China’s Version of ‘Game of Thrones’ Gets Translated For Western Readers
Beloved Chinese kung fu epic novel “She Diao Ying Xiong Zhuan”(often translated as “Legends of the Condor Heroes”) is set to make its debut in the United Kingdom with a 12-volume series under British publisher MacLehose Press.
First serialized between Jan. 1, 1957 and May 19, 1959 in Hong Kong Commercial Daily, the wuxia, or martial heroes, novel by Louis Cha Leung-Yung. a.k.a. Jin Yong, is often compared to J. R. R. Tolkien’s “Lord of the Rings” and George R. R. Martin’s “Game of Thrones” due to its complex storylines and overall epic scale.
Set against a backdrop of a series of wars fought between the Han Chinese-dominated Southern Song dynasty and the Jurchen-led Jin dynasty, “Legends” is the first part of the Condor Trilogy which is followed by “The Return of the Condor Heroes” and “The Heaven Sword and Dragon Saber.”
Jin Yong, who currently lives in seclusion at age 93, has over 15 novels under his credit, reportedly selling over 300 million copies to date. While practically unknown in the West, Jin Yong’s work is well-renowned as classics in China, Hong Kong, Vietnam and Taiwan, where they were eventually adapted into local films, games, comics and television shows.

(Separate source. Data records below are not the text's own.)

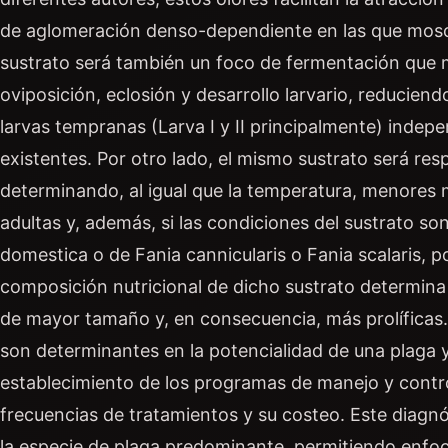
de aglomeración denso-dependiente en las que moscas
sustrato será también un foco de fermentación que 
oviposición, eclosión y desarrollo larvario, reduciend
larvas tempranas (Larva I y II principalmente) inde
existentes. Por otro lado, el mismo sustrato será 
determinando, al igual que la temperatura, menores m
adultas y, además, si las condiciones del sustrato s
domestica o de Fania cannicularis o Fania scalaris, 
composición nutricional de dicho sustrato determina
de mayor tamaño y, en consecuencia, más prolíficas
son determinantes en la potencialidad de una plaga y
establecimiento de los programas de manejo y contro
frecuencias de tratamientos y su costeo. Este diagnós
la especie de plaga predominante, permitiendo enfoc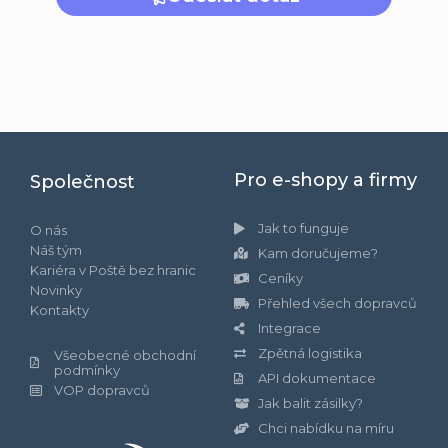
Pro e-shopy a firmy
Společnost
Jak to funguje
O nás
Náš tým
Kam doručujeme?
Kariéra v Poště bez hranic
Ceníky
Novinky
Přehled všech dopravců
Kontakty
Integrace
Zpětná logistika
Všeobecné obchodní
podmínky
API dokumentace
VOP dopravců
Jak balit zásilky?
Chci nabídku na míru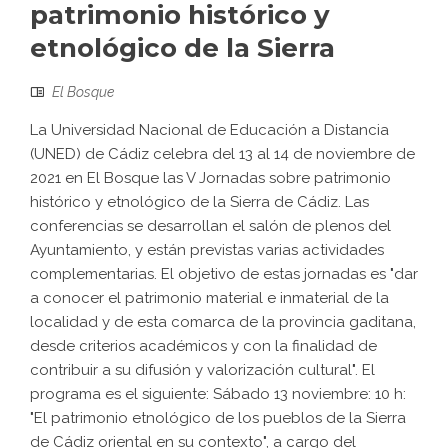
patrimonio histórico y
etnológico de la Sierra
El Bosque
La Universidad Nacional de Educación a Distancia
(UNED) de Cádiz celebra del 13 al 14 de noviembre de
2021 en El Bosque las V Jornadas sobre patrimonio
histórico y etnológico de la Sierra de Cádiz. Las
conferencias se desarrollan el salón de plenos del
Ayuntamiento, y están previstas varias actividades
complementarias. El objetivo de estas jornadas es "dar
a conocer el patrimonio material e inmaterial de la
localidad y de esta comarca de la provincia gaditana,
desde criterios académicos y con la finalidad de
contribuir a su difusión y valorización cultural". El
programa es el siguiente: Sábado 13 noviembre: 10 h:
"El patrimonio etnológico de los pueblos de la Sierra
de Cádiz oriental en su contexto", a cargo del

According to the Guardian. translation of his work reportedly proved to be a difficult task for many translators who have attempted to work on them due to the complexity of the world Yong has created.
Fortunately, MacLehose Press’ 32-year-old Anna Holmwood managed to complete the first volume. Titled “A Hero Born,” the first of the planned 12-volume series is due for a release in February 2018.

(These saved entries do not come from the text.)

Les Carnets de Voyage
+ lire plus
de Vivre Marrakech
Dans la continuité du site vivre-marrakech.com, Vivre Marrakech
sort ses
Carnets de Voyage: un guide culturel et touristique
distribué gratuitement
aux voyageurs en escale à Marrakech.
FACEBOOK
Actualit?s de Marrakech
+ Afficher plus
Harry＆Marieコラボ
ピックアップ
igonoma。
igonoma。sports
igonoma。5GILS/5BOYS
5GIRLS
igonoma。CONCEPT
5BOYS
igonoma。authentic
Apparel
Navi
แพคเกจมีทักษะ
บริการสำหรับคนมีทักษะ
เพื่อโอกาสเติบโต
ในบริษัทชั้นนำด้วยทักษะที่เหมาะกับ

“A Hero Born,” set in 1200 China, tells the story of “an empire close to collapse. Under attack from the Jurchen Jin dynasty, the future of the entire Chinese population rests in the hands of a few lone martial arts exponents.”
“These books are read by so many Chinese people when they are teenagers, and the work really stays in their heads,” Holmwood was quoted as saying. “So, of course, I felt a great weight of responsibility in translating them – and even more as publication draws near.”
Holmwood, who temporarily moved to Hangzhou, in east China as she worked on her translation, is currently living in Malmö, Sweden, with her Taiwanese husband and son. While she reportedly studied Chinese at Oxford University, she said she first discovered the book in Taipei.
“I am of the belief that a lot of readers like a bit of a challenge as they go along,” said Holmwood. “That is why fans of Lord of the Rings try to learn Elvish. So I don’t explain everything, although I have written a very short prologue to introduce some of the elements of the story.”